Women Taking Risks & the Future of Music in Spain (Part 3/3)

Macy Lethco
The Intersection: Listen Global
3 min readMar 17, 2019
Photo by Pablo Alzaga

Bad Gyal has a long time love for Jamaican culture, specifically dancehall, and has used the Afro-Caribbean beats she heard in the Barcelona clubs she used to sneak into as a teen as the driving beat for her brand of dance-centered, multilingual tracks. She has been steadily releasing music for the past few years, with the aid of a number of producers, including Dubbel Dutch, Fakeguido, El Guincho, and LOWLIGHT.

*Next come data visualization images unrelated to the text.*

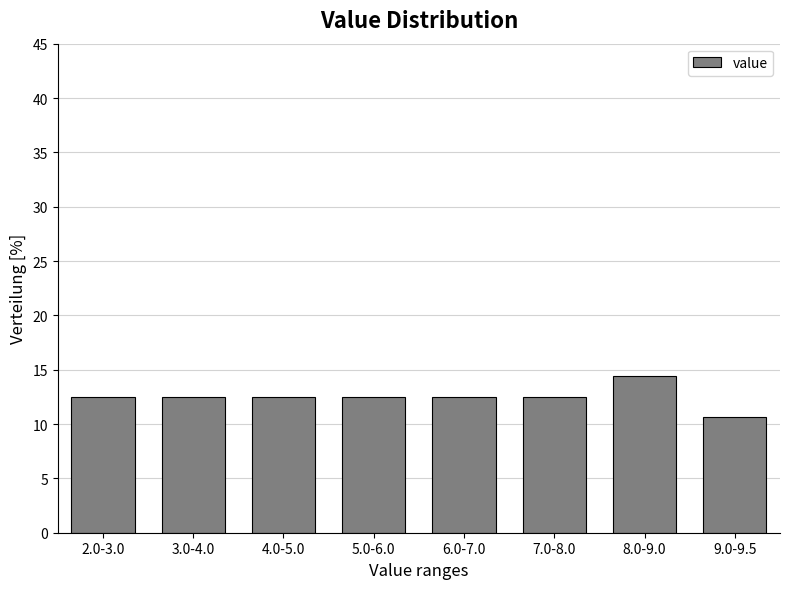

Reading left to right, transcribe all the data shown in this chart.

2.0-3.0=12.5	3.0-4.0=12.5	4.0-5.0=12.5	5.0-6.0=12.5	6.0-7.0=12.5	7.0-8.0=12.5	8.0-9.0=14.4	9.0-9.5=10.6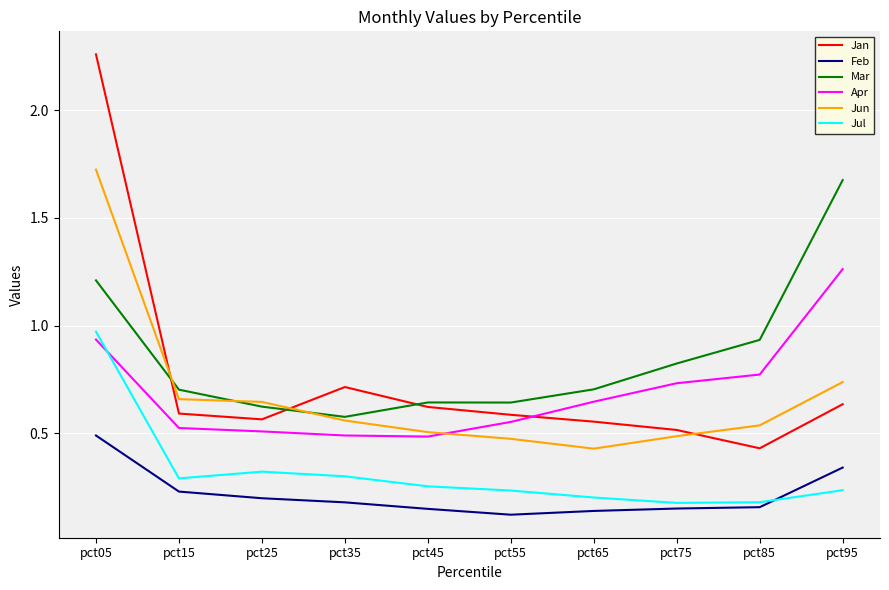

True or false: Feb and Mar cross at least once.

False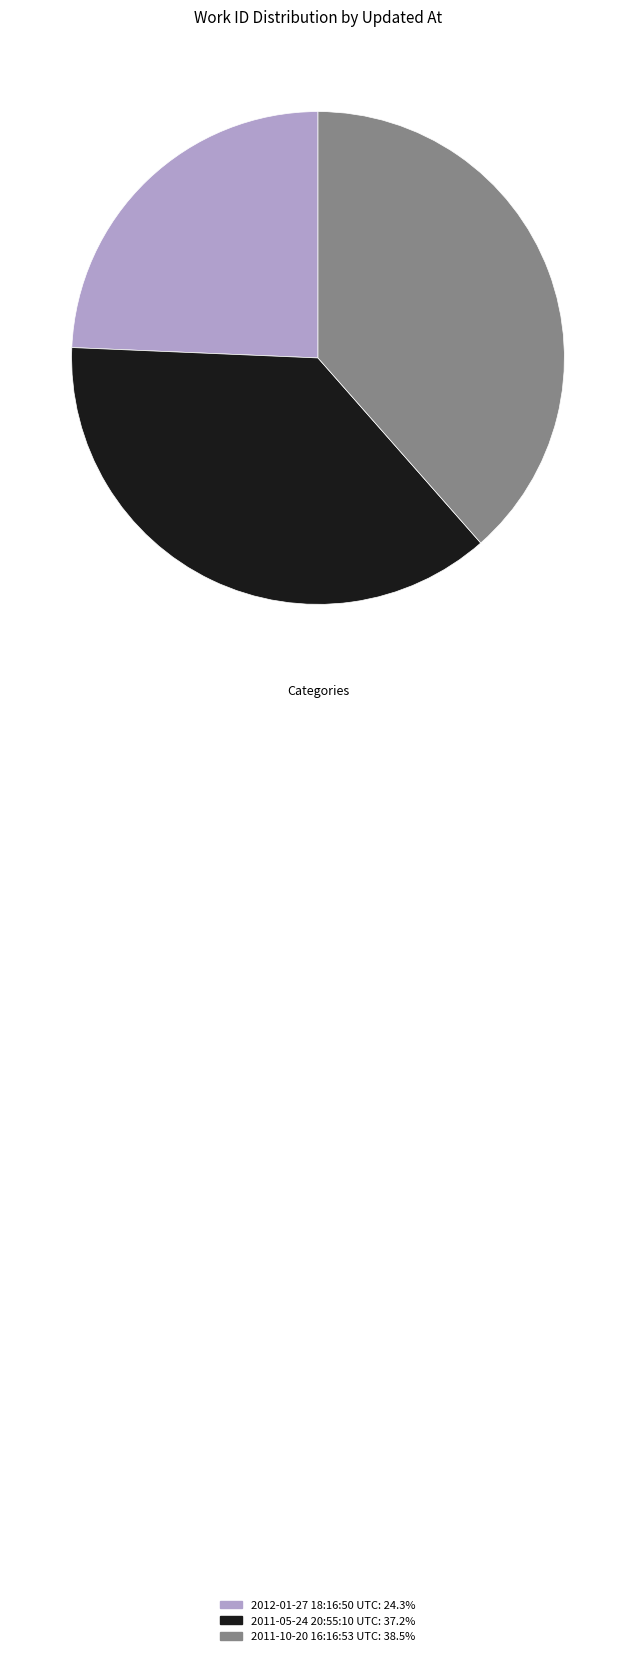

Does 2011-05-24 20:55:10 UTC represent more than half of the total?

No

When she achieved her dream of going to Jamaica and working with local artists and choreographers last year, resulting in the track “Unknown Feeling” with Qraig Voicemail, she realized it was just a jumping off point in her music career. Although Spanish media has named her “the Queen of Dancehall,” in an interview with El Bloque she said, “It’s hard even for me to define my sound,” because it incorporates a variety of influences, like reggaeton, hip hop, trap, and electronic music, in addition to Jamaican dancehall, all centered on beats, movement, and energy.

La Zowi

Photo from El Pais.

Born in Paris but raised throughout Spain, La Zowi draws on the influences of urban music to produce her highly electronic and distorted trap pop. La Zowi’s brash lyrics and image give the impression that she really doesn’t care what you think about her. The stylized distortion extends to her interpretation of hip hop and trap in general, twisting genre conventions to produce an underground sound with the subject matter of gender politics and social class.

Buika

Born on the Spanish island of Palma de Mallorca to parents from Equatorial Guinea, Concha Buika has been involved in creative work for years, releasing albums, writing novels and series of poetry, performing operas, mastering multiple instruments, and giving her raw, flamenco-jazz vocals to both global collaborations and her own solo works. Her music is an uncompromising exploration of self, translated through her emotional voice and lyrics that feel at home in an orchestra, a jazz band, or piercing the room accompanied only by a cajon.

Ms Nina

Originally from Argentina, but living in Spain, Ms Nina first crossed my path on a Remezcla feature two years ago, when she was starting to make music full time. Fast forward to the present, and she’s produced a string of successful singles, collaborated with international artists, and become a name to know in the Spanish music scene as a pioneer in the internet-driven subgenre of reggaeton, “neoperreo.” Her wild, femme-centric tracks take all the dance filth of perreo (street/club dance-music blend from the early 2000s; for context, remezcla), pushed through the filter of Ms Nina’s progressive perspective, to deliver a fresh flip of the gender norms in the genre and an extrapolation of self love and confidence.

Paula Cendejas

Photo via Warner Music Spain.

Paula Cendejas, who has broken into the Spanish pop charts and been the center of a splash of media attention (here in Noisey and independent magazine NEO2), has orchestrated her own come up via Youtube and Instagram, recording covers of hit songs by both Spanish and English language artists. A career made for the digital age, Paula has linked her online persona with the musical direction of Alizzz, a producer attached to big names in Spanish hip hop and pop, whose partnership with Warner Records Spain, Whoa! Music, now represents Paula’s sound.

With the views on her videos in the hundreds of thousands, she’s in a good place to release her first single, “Sal de mi cabeza,” a glittery electropop track with an Afro-beat, following her feature on the track “Tu cama” by Spanish-language R&B artist Jesse Baez.